THE DATA:
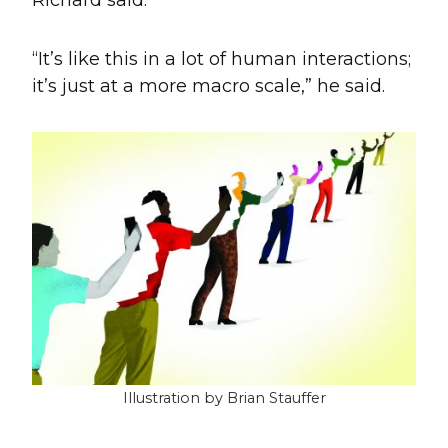
“It’s like this in a lot of human interactions;
it’s just at a more macro scale,” he said.
Illustration by Brian Stauffer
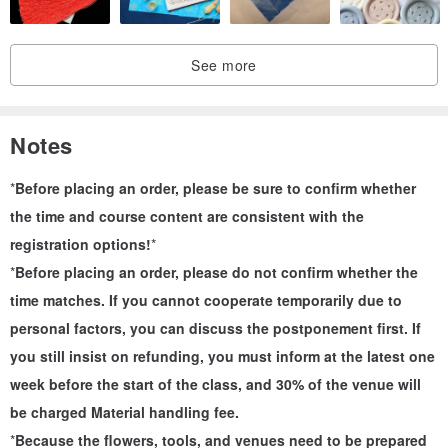
• Plants: Choose by yourself on site (flowers, leaves, fruits,
branches...all)
See more
• Dimensions:
A5 Plant Painting 21x14.8cm
A4 Planting Painting 29.7x21cm
Notes
• The bottom plate can be made of paper or wood, depending on
the site. Of course, you are welcome to bring your own bottom
*
Before placing an order, please be sure to confirm whether
plate.
the time and course content are consistent with the
registration options!
*
-
*
Before placing an order, please do not confirm whether the
Teaching content
time matches. If you cannot cooperate temporarily due to
1. What is Zero Waste Floral Art
personal factors, you can discuss the postponement first. If
2. How to deconstruct flowers
you still insist on refunding, you must inform at the latest one
3. Guide how to compose the image
week before the start of the class, and 30% of the venue will
4. Assist to complete the work
be charged Material handling fee.
-
*
Because the flowers, tools, and venues need to be prepared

TASK PROMPT: With the pictures dropped, write out all of the entries word for word.

YOUR SOLUTION:
“It’s like this in a lot of human interactions;
it’s just at a more macro scale,” he said.
Illustration by Brian Stauffer
• Plants: Choose by yourself on site (flowers, leaves, fruits,
branches...all)
See more
• Dimensions:
A5 Plant Painting 21x14.8cm
A4 Planting Painting 29.7x21cm
Notes
• The bottom plate can be made of paper or wood, depending on
the site. Of course, you are welcome to bring your own bottom
*
Before placing an order, please be sure to confirm whether
plate.
the time and course content are consistent with the
registration options!
*
-
*
Before placing an order, please do not confirm whether the
Teaching content
time matches. If you cannot cooperate temporarily due to
1. What is Zero Waste Floral Art
personal factors, you can discuss the postponement first. If
2. How to deconstruct flowers
you still insist on refunding, you must inform at the latest one
3. Guide how to compose the image
week before the start of the class, and 30% of the venue will
4. Assist to complete the work
be charged Material handling fee.
-
*
Because the flowers, tools, and venues need to be prepared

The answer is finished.